I felt my eyes turn hard, and my gaze upon her could have set her ablaze. "Don't."

"Her name will remain Yukiko." Yukiko. I burned the name into my memory. She had been named, I knew, with Hiroyuki-san upon her acceptance into the house, and had taken with her a piece of him. With his passing, that piece became even more precious.

The ceremony was beneath me. I had no use for their well wishes and blessings, and I knew the demon in me would stir, given time to drag its claws into the fabric of my happiness. That was what I told myself. But happiness none the less came to me, filled me, and I left the shrine with a sense of purpose, as if the soaking rain had coursed through me to gather every inch of sin left in me, and left it on the floor of the holy place. I was no longer responsible. No matter what I told myself, what excuses I gave to the curiosity in my mind, I reached for the hand of Sayaka on one side of me, and for the hand of Mori on the other, and exited the shrine in a make-shift family. Acceptance, yet it had taken a servant of the Gods to allow me to receive it.

"Will you become human, after all?" It was not out of a request that I asked, but in wonderment instead. I let down my guard that night, laying heavily on the tatami close to the fire pit in the center of the main room. Steam billowed from the tea pot, but the small flames of the fire warmed enough of my body to keep me content.

"I don't feel the need.
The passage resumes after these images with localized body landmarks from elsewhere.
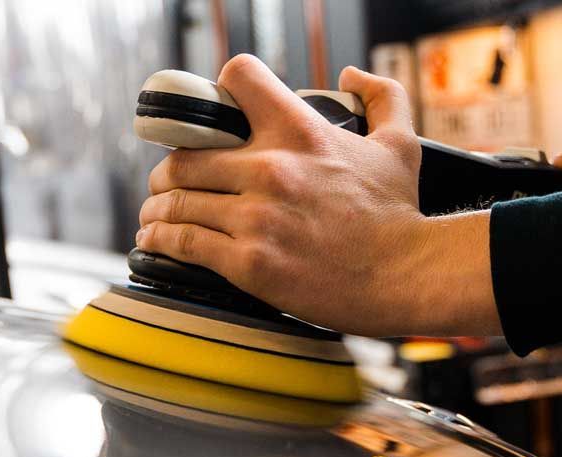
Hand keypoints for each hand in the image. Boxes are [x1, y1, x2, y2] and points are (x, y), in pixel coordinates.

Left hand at [136, 55, 498, 336]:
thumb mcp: (399, 145)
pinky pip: (182, 242)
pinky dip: (160, 240)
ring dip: (156, 207)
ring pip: (175, 200)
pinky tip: (154, 241)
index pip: (237, 78)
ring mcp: (256, 217)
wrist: (407, 276)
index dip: (217, 91)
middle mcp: (270, 168)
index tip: (205, 120)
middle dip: (168, 170)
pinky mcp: (248, 262)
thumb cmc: (399, 215)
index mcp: (299, 132)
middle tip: (165, 184)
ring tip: (154, 215)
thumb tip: (349, 75)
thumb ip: (381, 98)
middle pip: (184, 153)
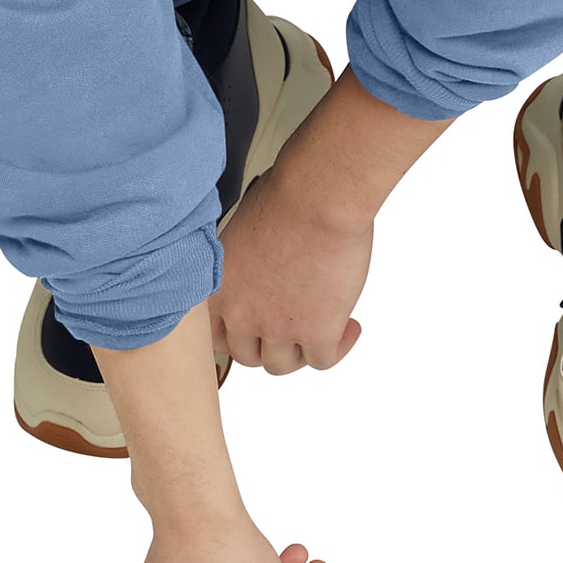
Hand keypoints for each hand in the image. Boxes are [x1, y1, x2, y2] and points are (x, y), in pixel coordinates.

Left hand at [208, 158, 371, 372]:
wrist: (319, 198)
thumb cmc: (285, 197)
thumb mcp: (243, 230)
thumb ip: (241, 264)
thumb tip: (257, 271)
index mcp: (218, 289)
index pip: (214, 336)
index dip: (237, 335)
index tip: (253, 330)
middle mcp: (241, 314)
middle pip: (248, 355)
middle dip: (269, 342)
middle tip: (290, 325)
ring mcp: (277, 328)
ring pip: (283, 364)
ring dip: (301, 350)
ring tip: (320, 324)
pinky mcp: (316, 332)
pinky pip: (323, 360)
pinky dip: (337, 347)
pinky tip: (348, 327)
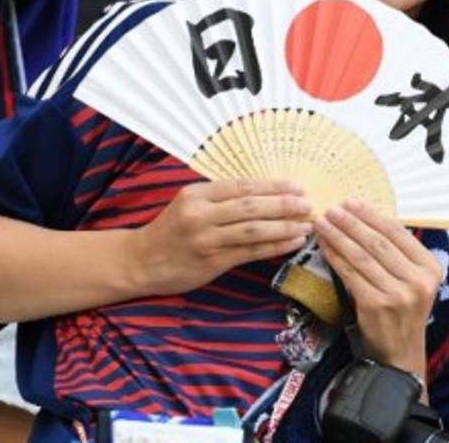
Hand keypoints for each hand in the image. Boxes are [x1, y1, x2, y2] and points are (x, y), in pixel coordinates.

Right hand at [129, 179, 311, 295]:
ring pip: (253, 230)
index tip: (298, 186)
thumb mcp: (190, 204)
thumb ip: (222, 198)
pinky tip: (292, 242)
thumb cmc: (171, 229)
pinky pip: (250, 252)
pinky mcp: (211, 262)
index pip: (243, 186)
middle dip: (284, 204)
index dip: (273, 185)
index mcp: (197, 194)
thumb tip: (268, 193)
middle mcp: (200, 214)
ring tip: (306, 225)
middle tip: (308, 204)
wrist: (140, 261)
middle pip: (251, 206)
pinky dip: (274, 246)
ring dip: (284, 227)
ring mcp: (206, 239)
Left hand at [315, 201, 441, 381]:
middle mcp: (417, 280)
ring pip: (362, 256)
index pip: (398, 233)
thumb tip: (366, 220)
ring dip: (339, 237)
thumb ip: (398, 255)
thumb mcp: (413, 282)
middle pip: (378, 242)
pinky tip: (325, 246)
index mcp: (430, 268)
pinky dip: (336, 258)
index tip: (352, 202)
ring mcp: (397, 293)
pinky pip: (351, 274)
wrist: (400, 355)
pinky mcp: (375, 305)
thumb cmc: (403, 313)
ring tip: (323, 223)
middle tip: (333, 208)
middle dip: (352, 223)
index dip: (373, 215)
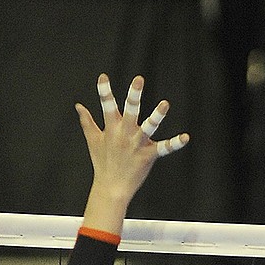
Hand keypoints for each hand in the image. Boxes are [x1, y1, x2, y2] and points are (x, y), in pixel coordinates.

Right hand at [76, 74, 187, 236]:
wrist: (111, 188)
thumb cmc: (102, 162)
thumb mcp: (93, 140)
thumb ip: (87, 121)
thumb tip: (78, 105)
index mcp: (111, 128)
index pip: (106, 106)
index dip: (104, 91)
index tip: (103, 76)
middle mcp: (124, 134)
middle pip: (129, 112)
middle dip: (133, 96)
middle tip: (138, 80)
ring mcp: (137, 145)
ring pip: (148, 128)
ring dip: (156, 116)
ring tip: (165, 104)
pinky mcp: (148, 156)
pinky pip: (164, 149)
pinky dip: (175, 144)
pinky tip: (185, 137)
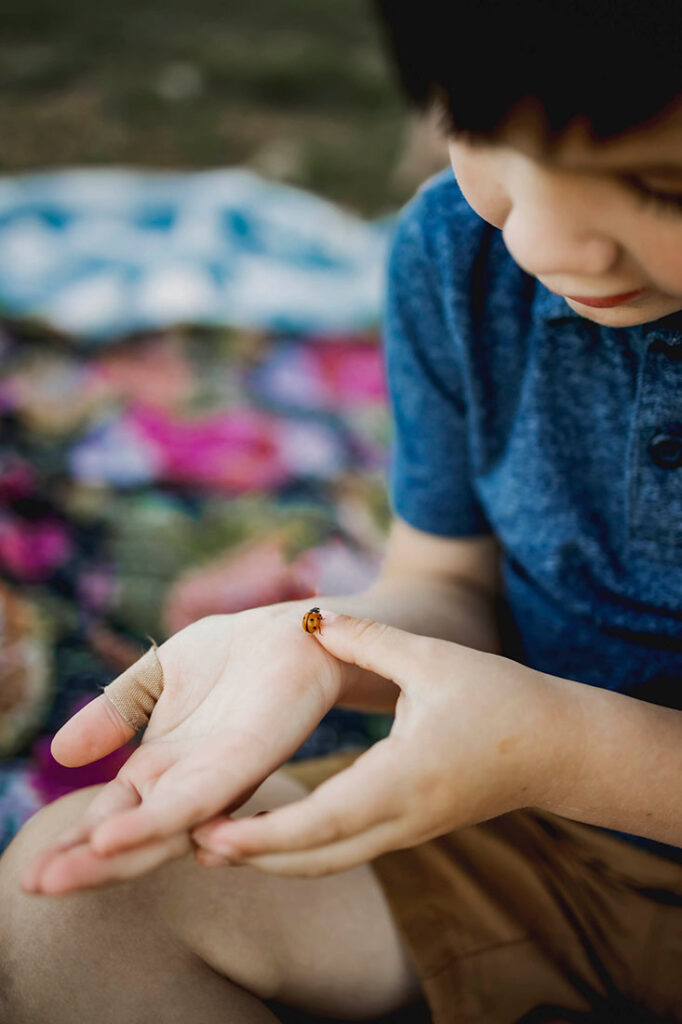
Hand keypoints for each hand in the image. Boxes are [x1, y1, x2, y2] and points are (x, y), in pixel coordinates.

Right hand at [20, 605, 344, 894]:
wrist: (293, 630)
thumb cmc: (231, 654)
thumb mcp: (155, 677)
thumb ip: (113, 711)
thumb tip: (60, 753)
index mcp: (160, 768)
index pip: (110, 816)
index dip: (71, 843)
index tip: (29, 871)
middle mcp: (186, 785)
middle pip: (129, 837)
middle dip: (81, 864)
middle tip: (31, 885)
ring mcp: (218, 780)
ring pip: (158, 831)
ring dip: (109, 857)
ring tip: (58, 876)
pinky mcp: (247, 762)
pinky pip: (198, 801)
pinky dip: (156, 822)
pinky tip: (115, 838)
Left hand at [191, 610, 580, 875]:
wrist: (554, 747)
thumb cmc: (500, 699)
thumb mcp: (433, 659)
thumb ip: (369, 639)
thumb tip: (313, 616)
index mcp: (402, 779)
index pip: (324, 820)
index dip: (264, 832)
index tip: (211, 832)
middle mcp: (400, 818)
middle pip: (315, 857)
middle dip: (252, 855)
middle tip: (189, 841)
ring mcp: (405, 831)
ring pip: (327, 861)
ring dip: (271, 858)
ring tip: (213, 841)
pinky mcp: (408, 828)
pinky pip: (344, 851)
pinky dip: (300, 850)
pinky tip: (266, 833)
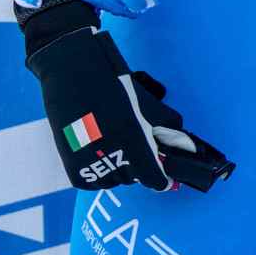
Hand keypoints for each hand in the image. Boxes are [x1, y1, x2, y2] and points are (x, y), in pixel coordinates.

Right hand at [18, 0, 233, 192]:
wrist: (70, 74)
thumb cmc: (113, 84)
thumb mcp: (146, 103)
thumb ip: (166, 128)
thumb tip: (185, 146)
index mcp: (133, 139)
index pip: (155, 178)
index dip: (164, 178)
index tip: (169, 177)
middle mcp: (111, 155)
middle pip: (135, 177)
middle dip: (141, 164)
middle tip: (135, 142)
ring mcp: (90, 165)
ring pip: (115, 180)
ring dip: (120, 167)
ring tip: (115, 140)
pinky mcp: (73, 170)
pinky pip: (95, 181)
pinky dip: (100, 169)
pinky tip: (101, 148)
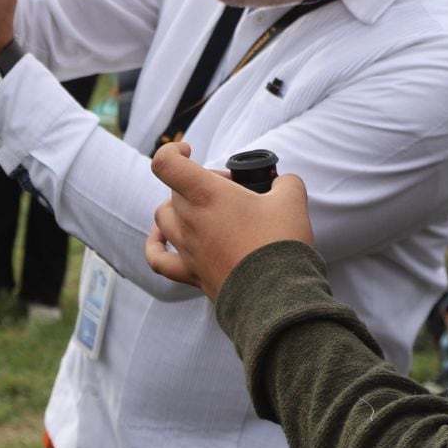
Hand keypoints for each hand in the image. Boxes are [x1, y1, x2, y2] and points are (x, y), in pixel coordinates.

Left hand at [144, 141, 314, 300]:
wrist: (277, 296)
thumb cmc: (279, 243)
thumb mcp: (292, 200)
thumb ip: (286, 182)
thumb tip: (283, 183)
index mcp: (205, 194)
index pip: (166, 163)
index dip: (173, 151)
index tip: (190, 152)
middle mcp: (188, 219)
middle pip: (175, 190)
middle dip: (200, 183)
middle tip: (231, 193)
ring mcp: (186, 248)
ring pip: (164, 218)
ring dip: (180, 207)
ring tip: (206, 211)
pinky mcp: (190, 274)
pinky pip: (158, 259)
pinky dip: (155, 246)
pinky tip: (163, 238)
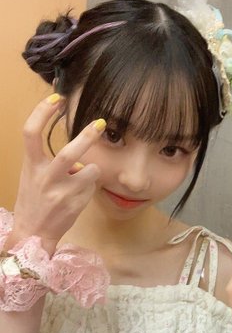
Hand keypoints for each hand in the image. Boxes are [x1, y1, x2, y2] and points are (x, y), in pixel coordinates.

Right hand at [11, 94, 105, 252]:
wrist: (33, 233)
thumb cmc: (34, 200)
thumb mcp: (32, 176)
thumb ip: (49, 161)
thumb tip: (78, 154)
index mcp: (31, 165)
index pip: (31, 132)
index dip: (42, 113)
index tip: (56, 99)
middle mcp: (45, 178)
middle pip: (69, 153)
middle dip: (88, 136)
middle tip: (101, 123)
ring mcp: (61, 193)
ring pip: (90, 171)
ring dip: (91, 171)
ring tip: (81, 178)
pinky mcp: (75, 205)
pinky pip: (92, 187)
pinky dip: (89, 186)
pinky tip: (78, 196)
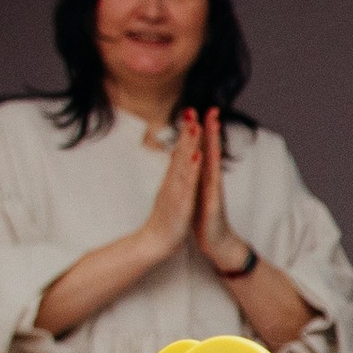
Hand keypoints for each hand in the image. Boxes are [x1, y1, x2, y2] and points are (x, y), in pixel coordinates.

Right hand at [143, 111, 202, 255]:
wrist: (155, 242)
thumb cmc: (166, 219)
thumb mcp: (170, 194)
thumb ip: (172, 178)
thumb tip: (174, 163)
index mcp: (172, 180)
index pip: (179, 152)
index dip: (185, 133)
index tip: (191, 114)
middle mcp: (172, 181)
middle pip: (180, 152)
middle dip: (187, 131)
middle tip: (191, 110)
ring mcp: (175, 191)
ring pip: (183, 164)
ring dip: (189, 145)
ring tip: (195, 126)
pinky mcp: (180, 203)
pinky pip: (188, 184)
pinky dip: (192, 169)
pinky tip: (197, 156)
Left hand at [195, 110, 246, 275]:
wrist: (217, 243)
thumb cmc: (207, 219)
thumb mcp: (199, 194)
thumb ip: (198, 178)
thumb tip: (193, 163)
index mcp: (205, 178)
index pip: (204, 150)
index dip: (203, 131)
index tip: (199, 111)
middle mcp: (212, 181)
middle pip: (212, 150)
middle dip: (211, 130)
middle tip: (212, 109)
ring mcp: (214, 191)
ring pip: (213, 162)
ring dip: (213, 143)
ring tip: (212, 125)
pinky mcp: (214, 203)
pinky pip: (210, 184)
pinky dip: (207, 169)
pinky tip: (206, 157)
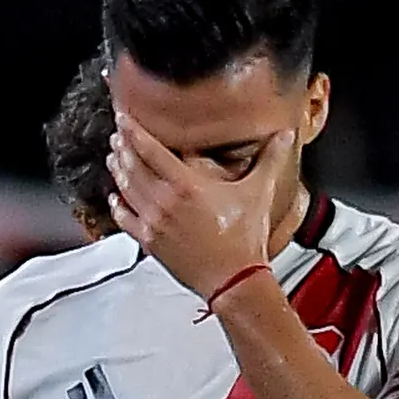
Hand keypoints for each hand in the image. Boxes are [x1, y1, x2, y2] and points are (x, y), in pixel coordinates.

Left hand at [106, 111, 292, 300]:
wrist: (233, 280)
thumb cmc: (244, 239)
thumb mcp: (258, 193)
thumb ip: (270, 159)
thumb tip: (286, 135)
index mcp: (187, 185)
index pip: (151, 150)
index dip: (134, 131)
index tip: (124, 118)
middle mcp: (164, 202)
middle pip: (133, 167)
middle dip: (123, 148)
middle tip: (118, 134)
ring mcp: (154, 223)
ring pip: (126, 190)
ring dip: (118, 171)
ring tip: (113, 157)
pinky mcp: (150, 243)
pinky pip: (125, 220)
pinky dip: (117, 207)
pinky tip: (114, 198)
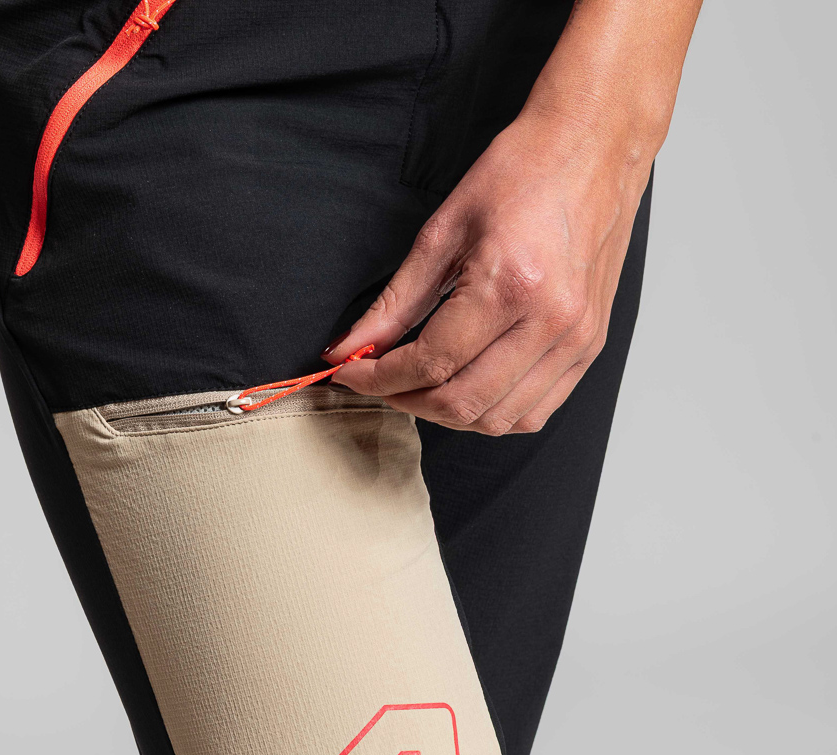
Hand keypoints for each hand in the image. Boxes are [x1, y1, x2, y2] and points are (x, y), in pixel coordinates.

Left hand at [326, 108, 651, 434]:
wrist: (594, 146)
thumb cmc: (523, 174)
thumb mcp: (442, 231)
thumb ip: (394, 303)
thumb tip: (351, 347)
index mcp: (510, 285)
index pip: (430, 363)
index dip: (379, 378)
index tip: (349, 372)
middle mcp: (550, 321)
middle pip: (463, 402)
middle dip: (407, 400)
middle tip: (380, 381)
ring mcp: (576, 339)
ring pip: (498, 419)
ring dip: (448, 414)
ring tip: (419, 386)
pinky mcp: (589, 347)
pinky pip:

Unless you grow old and I've grown to love you." Mori's company was silent, allowing the sound of the rain to permeate the atmosphere in the room.

"You haven't come to love me enough?"

"Seishin." I heard her laugh. What a beautiful sound it had come to be. "I have you now. It doesn't matter how much I love you in the end, does it, the chase is over."

"Then why bother to marry me?"

A beat of silence, but intentionally so. "I still want to spend the rest of your life with you."